■ **Supplied information**:
▬▬▬
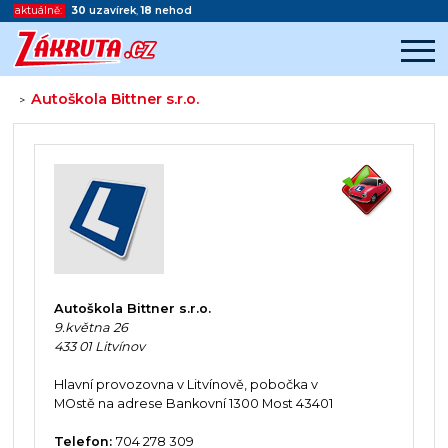
aktuálně:
30
uzavírek
,
18
nehod
Autoškola Bittner s.r.o.
>
Začátek reklamy
Konec reklamy
Autoškola Bittner s.r.o.
9.května 26
433 01 Litvínov
Hlavní provozovna v Litvínově, pobočka v
MOstě na adrese Bankovní 1300 Most 43401
Telefon:
704 278 309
▬▬▬
■ **Exercise description**: Write out every row again without the pictures, switching each "reklamy" to "inzerce" and leaving everything else untouched.

■ **Answer to this problem**:
aktuálně:
30
uzavírek
,
18
nehod
Autoškola Bittner s.r.o.
>
Začátek inzerce
Konec inzerce
Autoškola Bittner s.r.o.
9.května 26
433 01 Litvínov
Hlavní provozovna v Litvínově, pobočka v
MOstě na adrese Bankovní 1300 Most 43401
Telefon:
704 278 309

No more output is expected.